Dans une tribune publiée lundi 25 mai dans la revue La Règle du jeu, intitulée «63 plaintes? Pitié pour la République» [il y en a désormais 71, ndlr], Bernard-Henri Lévy estime ces attaques en justice «profondément antirépublicaines», et qu’il n’y a pas lieu d’attaquer ainsi le gouvernement pour sa gestion de la crise du coronavirus.
Le philosophe revient d’abord sur l’affaire du sang contaminé qui a débuté dans les années 1980, dans laquelle le Premier ministre de l’époque, Laurent Fabius, a été attaqué à la suite d’infections par transfusion sanguine alors que l’épidémie du sida faisait son apparition. «Car ce que l’on condamnait en ce temps-là […] c’était d’avoir su et tu», écrit-il.
Il indique que les plaintes actuelles s’opposent à un gouvernement qui a bien davantage communiqué, essayé une théorie, changé de stratégie. «De ne pas s’être tu du tout – et, en même temps, de n’avoir pas su», résume-t-il.
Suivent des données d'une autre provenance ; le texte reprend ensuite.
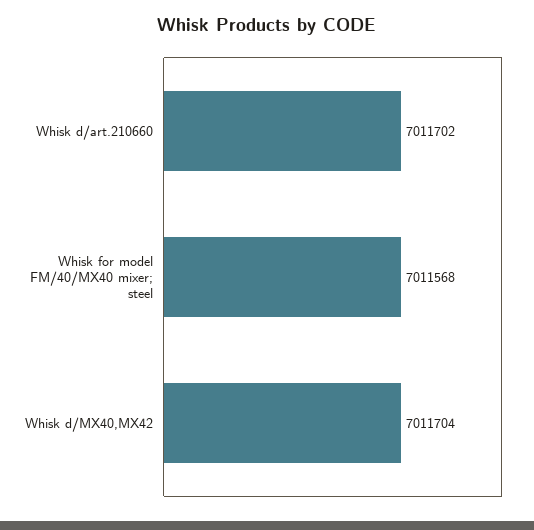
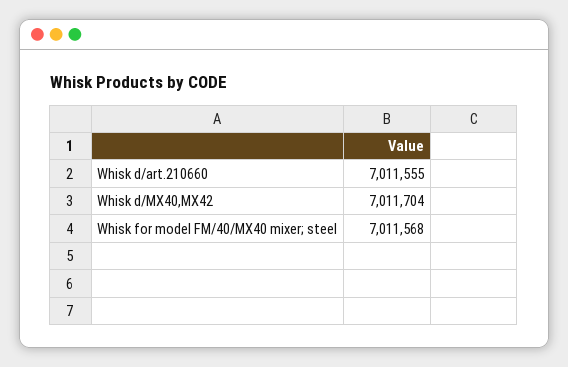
Whisk d/art.210660: 7011702 -> 7011555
La menace d’un régime autoritaire
«Il fut un temps où l’on reprochait au pouvoir d’avoir la main lourde et de procéder par abus de pouvoir», poursuit-t-il en évoquant les Gilets jaunes, «là, on lui reproche d’avoir la tête légère et d’être en défaut de puissance». L’écrivain affirme ici que les plaintifs réclament en réalité un État plus autoritaire, qui décide de tout, plus proche d’une dictature, et répond que justement «la démocratie repose sur la limitation du rôle de l’État».
Il affirme dès lors que «ces poseurs de plaintes sont autant de poseurs de bombes placées aux fondements de la République», et craint que cela puisse mener au pouvoir des «hommes forts» qui risquent de nuire à «cet équilibre fragile et instable qu’on appelle une démocratie».
Les plaintes contre le gouvernement
Depuis le début du confinement, à la mi-mars, la Cour de justice de la République, seul organe compétent pour juger les actes du gouvernement, a reçu 71 plaintes contre des ministres en fonction, a révélé le Journal du dimanche (JDD) samedi 23 mai. Celles-ci visent en particulier Édouard Philippe, seul responsable pénal pour l’ensemble des actions du gouvernement, sachant qu’Emmanuel Macron est protégé par une immunité de principe liée à sa fonction.
Quelques plaintes visent également Agnès Buzyn et Olivier Véran du ministère de la Santé, d’autres encore concernent, dans une moindre mesure, Nicole Belloubet, ministre de la Justice, Christophe Castaner (Intérieur) et Muriel Pénicaud (Travail). D’autres procédures ont également été recueillies par les parquets territoriaux, précise le JDD.
«Beaucoup de plaintes ne sont pas crédibles», affirme auprès du journal Me Hervé Banbanaste, représentant d’une candidate lyonnaise aux municipales infectée par le coronavirus qui a déposé une plainte contre M.Castaner. «Mais beaucoup d'autres, longues de dizaines de pages et rédigées par des avocats, comportent des motifs étayés». Nombre d’entre elles se basent sur l’article 227-3 du Code pénal, lequel sanctionne l’«abstention volontaire» des ministres de prendre des mesures. Les magistrats devraient y donner suite «courant juin».